How to complete this task
Include in the output exactly the lines from the opening of the data through the line containing "Table 1. Mineral", and nothing more.

[Stored data]
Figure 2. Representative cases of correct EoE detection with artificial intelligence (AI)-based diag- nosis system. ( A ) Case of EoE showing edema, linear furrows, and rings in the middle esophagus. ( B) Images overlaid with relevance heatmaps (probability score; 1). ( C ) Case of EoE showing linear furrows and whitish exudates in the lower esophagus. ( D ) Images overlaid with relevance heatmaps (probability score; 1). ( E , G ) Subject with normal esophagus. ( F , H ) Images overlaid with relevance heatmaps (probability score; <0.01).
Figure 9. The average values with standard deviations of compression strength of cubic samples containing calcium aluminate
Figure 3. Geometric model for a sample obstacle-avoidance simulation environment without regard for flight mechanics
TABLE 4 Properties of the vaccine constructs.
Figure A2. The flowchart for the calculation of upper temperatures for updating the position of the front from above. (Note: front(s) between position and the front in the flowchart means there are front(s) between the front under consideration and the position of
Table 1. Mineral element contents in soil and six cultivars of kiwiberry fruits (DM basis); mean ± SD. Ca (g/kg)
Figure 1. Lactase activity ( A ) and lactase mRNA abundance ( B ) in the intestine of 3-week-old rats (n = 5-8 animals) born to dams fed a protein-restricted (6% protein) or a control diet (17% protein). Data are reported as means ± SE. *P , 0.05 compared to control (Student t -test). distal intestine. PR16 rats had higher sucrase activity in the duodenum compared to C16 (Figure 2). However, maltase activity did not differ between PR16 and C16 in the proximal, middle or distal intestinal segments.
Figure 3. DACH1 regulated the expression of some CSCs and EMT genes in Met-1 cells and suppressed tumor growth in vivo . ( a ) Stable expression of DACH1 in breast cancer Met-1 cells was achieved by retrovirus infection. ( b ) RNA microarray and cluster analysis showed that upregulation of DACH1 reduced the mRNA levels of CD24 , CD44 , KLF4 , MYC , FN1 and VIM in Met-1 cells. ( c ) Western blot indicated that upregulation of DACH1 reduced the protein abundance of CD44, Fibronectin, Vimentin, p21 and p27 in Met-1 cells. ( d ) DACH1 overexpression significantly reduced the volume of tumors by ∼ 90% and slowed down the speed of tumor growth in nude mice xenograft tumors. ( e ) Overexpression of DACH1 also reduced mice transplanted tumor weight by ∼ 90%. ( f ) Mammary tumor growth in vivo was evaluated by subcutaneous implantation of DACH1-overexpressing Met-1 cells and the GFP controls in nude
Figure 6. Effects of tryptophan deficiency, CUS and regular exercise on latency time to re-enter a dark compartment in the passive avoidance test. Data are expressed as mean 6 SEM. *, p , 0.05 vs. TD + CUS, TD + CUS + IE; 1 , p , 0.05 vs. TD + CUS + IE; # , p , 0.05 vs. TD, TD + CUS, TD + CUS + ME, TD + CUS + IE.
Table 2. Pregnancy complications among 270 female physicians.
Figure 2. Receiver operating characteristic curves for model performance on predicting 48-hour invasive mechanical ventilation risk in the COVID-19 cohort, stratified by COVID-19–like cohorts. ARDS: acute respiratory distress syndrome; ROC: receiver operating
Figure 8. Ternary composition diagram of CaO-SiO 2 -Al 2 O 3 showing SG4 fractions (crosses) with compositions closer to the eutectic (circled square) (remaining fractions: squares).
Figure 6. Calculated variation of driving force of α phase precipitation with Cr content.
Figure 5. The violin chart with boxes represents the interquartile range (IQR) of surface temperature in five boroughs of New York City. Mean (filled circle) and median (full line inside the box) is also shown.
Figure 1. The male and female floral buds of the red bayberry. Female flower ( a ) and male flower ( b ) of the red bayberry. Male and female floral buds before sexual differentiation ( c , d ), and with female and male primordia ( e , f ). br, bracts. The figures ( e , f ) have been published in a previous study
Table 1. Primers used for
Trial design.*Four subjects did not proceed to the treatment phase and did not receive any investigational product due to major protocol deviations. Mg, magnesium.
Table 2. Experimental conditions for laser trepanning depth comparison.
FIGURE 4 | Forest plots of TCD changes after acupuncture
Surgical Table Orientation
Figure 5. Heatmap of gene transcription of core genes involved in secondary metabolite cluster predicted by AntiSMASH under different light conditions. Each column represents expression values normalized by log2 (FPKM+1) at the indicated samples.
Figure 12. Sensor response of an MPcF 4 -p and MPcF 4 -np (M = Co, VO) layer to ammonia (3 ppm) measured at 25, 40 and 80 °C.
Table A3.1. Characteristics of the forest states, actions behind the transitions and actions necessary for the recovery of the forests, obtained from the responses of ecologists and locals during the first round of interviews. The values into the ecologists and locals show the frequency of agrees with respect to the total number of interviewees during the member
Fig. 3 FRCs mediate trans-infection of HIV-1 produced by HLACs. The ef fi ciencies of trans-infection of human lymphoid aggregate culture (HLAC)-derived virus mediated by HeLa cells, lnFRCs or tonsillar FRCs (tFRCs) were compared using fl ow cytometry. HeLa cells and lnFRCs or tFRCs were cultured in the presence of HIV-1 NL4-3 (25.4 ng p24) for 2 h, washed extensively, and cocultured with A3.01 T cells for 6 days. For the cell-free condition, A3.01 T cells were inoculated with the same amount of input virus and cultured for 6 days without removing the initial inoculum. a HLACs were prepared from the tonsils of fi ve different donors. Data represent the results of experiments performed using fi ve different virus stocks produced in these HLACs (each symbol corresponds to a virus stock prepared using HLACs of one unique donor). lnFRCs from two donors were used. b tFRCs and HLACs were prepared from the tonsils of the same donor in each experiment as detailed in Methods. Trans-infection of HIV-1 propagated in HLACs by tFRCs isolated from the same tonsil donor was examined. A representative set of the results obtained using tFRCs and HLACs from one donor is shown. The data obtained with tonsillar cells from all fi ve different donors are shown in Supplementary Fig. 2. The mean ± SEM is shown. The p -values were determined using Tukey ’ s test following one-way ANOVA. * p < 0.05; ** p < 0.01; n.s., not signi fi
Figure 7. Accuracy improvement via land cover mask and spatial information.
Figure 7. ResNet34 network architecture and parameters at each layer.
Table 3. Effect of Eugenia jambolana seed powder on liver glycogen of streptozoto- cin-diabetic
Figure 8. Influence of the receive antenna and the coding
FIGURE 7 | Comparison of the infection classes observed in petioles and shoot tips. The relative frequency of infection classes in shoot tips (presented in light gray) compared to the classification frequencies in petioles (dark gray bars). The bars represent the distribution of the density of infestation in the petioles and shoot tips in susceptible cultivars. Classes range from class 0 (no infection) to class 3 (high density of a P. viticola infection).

Reply
Figure 2. Representative cases of correct EoE detection with artificial intelligence (AI)-based diag- nosis system. ( A ) Case of EoE showing edema, linear furrows, and rings in the middle esophagus. ( B) Images overlaid with relevance heatmaps (probability score; 1). ( C ) Case of EoE showing linear furrows and whitish exudates in the lower esophagus. ( D ) Images overlaid with relevance heatmaps (probability score; 1). ( E , G ) Subject with normal esophagus. ( F , H ) Images overlaid with relevance heatmaps (probability score; <0.01).
Figure 9. The average values with standard deviations of compression strength of cubic samples containing calcium aluminate
Figure 3. Geometric model for a sample obstacle-avoidance simulation environment without regard for flight mechanics
TABLE 4 Properties of the vaccine constructs.
Figure A2. The flowchart for the calculation of upper temperatures for updating the position of the front from above. (Note: front(s) between position and the front in the flowchart means there are front(s) between the front under consideration and the position of
Table 1. Mineral element contents in soil and six cultivars of kiwiberry fruits (DM basis); mean ± SD. Ca (g/kg)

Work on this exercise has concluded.